Dubbed “Animal Instinct”, the collection investigated the transparent communication of animals as reflected in their ears. Tisci’s obsession with Disney’s Bambi is well-known, and has seeped continually into his work at Burberry. The fawn-like ears that the models wore in the show reflected the way animals “talk” with their ears; for example, ears pulled slightly down might show hesitation, vulnerability, or sadness. Perhaps his recent appearance wearing downturned ears in DSection magazine hints at his recent sorrow. This emotive motif prompted a collection that blended fantasy and whimsy with reality. “It’s that idea of flicking between the endless realities and fantasies we have at our fingertips each day,” Tisci wrote in the show notes.

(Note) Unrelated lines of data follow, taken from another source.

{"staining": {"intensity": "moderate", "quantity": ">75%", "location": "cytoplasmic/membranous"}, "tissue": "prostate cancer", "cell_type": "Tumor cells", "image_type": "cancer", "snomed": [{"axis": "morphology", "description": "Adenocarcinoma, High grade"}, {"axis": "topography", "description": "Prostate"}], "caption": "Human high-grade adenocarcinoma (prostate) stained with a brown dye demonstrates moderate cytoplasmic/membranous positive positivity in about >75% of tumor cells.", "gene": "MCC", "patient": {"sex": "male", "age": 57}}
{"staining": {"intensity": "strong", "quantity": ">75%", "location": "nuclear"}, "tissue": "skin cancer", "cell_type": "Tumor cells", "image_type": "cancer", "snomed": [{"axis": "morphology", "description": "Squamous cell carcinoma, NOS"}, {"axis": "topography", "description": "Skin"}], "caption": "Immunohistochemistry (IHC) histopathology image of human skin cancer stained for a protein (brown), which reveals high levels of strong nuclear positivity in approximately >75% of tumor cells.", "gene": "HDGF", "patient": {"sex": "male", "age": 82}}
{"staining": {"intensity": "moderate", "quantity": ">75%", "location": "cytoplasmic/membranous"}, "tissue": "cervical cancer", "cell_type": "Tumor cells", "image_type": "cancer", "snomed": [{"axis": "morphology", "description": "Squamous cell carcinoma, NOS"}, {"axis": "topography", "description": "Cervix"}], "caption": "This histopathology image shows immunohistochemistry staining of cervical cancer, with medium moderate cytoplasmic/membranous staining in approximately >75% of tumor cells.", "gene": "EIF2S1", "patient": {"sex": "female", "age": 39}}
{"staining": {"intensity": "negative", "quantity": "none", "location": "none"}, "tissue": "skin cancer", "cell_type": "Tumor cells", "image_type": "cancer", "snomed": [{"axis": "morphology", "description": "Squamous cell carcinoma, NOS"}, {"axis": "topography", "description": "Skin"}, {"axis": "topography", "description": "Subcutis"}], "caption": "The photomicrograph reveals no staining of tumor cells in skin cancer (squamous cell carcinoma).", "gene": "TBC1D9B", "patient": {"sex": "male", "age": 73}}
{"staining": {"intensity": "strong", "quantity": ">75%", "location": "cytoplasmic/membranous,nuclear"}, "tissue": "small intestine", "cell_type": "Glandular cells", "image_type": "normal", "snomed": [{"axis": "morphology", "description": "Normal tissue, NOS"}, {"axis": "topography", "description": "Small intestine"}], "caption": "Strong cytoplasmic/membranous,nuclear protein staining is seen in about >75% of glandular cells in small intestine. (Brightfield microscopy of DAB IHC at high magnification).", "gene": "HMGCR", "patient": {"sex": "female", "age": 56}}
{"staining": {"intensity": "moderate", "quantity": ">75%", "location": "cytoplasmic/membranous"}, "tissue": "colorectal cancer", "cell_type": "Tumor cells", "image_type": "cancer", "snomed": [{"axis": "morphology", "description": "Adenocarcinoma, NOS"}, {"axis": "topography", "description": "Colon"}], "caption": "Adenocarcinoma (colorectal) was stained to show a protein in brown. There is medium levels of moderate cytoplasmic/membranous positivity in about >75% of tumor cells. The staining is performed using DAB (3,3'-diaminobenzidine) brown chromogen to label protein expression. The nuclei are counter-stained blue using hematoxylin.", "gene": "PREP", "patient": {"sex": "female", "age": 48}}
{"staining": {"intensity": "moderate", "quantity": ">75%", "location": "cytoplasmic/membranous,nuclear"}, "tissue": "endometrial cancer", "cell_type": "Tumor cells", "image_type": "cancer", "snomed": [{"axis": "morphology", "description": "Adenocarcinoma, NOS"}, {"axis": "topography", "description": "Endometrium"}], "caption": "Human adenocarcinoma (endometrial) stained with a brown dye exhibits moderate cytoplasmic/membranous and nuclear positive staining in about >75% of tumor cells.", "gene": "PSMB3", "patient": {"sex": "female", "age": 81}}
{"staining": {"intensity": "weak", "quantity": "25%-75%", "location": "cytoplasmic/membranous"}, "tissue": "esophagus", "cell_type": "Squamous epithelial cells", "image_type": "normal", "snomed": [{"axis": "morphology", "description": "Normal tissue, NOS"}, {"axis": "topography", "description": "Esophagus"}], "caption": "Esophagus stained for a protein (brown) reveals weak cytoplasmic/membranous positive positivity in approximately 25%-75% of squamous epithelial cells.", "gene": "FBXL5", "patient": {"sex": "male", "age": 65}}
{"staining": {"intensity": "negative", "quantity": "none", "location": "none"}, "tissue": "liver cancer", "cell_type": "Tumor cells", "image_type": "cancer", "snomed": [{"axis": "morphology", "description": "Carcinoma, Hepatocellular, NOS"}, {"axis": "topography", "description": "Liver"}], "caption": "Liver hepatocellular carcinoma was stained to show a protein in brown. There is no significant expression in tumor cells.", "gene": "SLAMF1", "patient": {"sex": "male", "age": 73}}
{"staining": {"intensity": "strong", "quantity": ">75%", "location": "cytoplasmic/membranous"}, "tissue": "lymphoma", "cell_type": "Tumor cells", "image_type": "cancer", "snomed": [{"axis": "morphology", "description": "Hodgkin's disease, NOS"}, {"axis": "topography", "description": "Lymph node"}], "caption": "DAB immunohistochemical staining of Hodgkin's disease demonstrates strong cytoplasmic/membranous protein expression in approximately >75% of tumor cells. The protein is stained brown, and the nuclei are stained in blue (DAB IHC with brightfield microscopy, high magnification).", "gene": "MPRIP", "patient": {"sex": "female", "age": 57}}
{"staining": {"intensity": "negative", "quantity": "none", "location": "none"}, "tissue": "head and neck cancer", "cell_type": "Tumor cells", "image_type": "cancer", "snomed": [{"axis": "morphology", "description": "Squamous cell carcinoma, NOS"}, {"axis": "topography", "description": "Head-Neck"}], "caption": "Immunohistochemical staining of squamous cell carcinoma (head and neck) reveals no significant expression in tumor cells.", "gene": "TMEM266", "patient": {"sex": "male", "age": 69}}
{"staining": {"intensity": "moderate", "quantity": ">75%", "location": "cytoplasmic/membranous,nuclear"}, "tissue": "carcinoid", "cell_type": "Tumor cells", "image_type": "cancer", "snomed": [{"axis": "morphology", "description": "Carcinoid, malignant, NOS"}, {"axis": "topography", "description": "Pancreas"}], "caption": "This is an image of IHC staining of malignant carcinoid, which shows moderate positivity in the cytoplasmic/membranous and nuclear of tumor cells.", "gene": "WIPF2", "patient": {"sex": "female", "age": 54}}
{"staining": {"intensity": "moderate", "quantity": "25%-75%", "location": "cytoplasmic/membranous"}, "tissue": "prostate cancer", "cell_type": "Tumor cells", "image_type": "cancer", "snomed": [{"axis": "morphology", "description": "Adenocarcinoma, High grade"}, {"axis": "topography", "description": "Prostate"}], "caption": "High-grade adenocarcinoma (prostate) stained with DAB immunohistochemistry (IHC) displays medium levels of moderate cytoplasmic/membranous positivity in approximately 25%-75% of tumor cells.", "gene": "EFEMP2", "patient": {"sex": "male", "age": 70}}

We’ve gotten so used to fashion going to extremes for our eyes and our dollars. This was not that.
In his own way, Tisci has effortlessly digested and recalibrated the Burberry codes since his start at the house. But this time around, the confidence he had in completely deconstructing these codes, like the iconic Burberry trench, transformed the codes into neoteric delights. The trench was sliced at the shoulder and high-necked, chopped at the thigh and worn like a mini dress, or peekaboo-cropped at the back to reveal abstract printed swimsuits beneath. Just when you thought you couldn’t possibly discover a new version of the classic trench, Tisci surprised you with new twists.
Speaking of abstract prints, a variety of graphic and colorful versions splashed their way onto sheer mini dresses and sleeveless shirts. They were fun, cool, and endlessly wearable – a testament to Tisci’s inner streetwear savant. The collection also contained bodysuits decorated in crystals and neutral options with articulated bosoms, as well as easeful maxi dresses, cow-print minis with lacing details, and fringed separates. What’s more is that this collection looked like it was constructed with complicated techniques, but simultaneously did not seem overworked. We’ve gotten so used to fashion going to extremes for our eyes and our dollars. This was not that.
There was no distraction, no over-accessorization, and scarcely a logo in sight (bless him). It was clean, confident, and gorgeous, with pops of graphics and bold color-blocking to keep the eye invested. In fashion-world speak, this was a highly “directional” collection, in that it pointed the house in a new direction, one that is rife with the kind of aspirational looks that make sense for a versatile array of tastes. And Tisci doesn’t have to justify this direction to anyone. This collection was nothing short of excellent.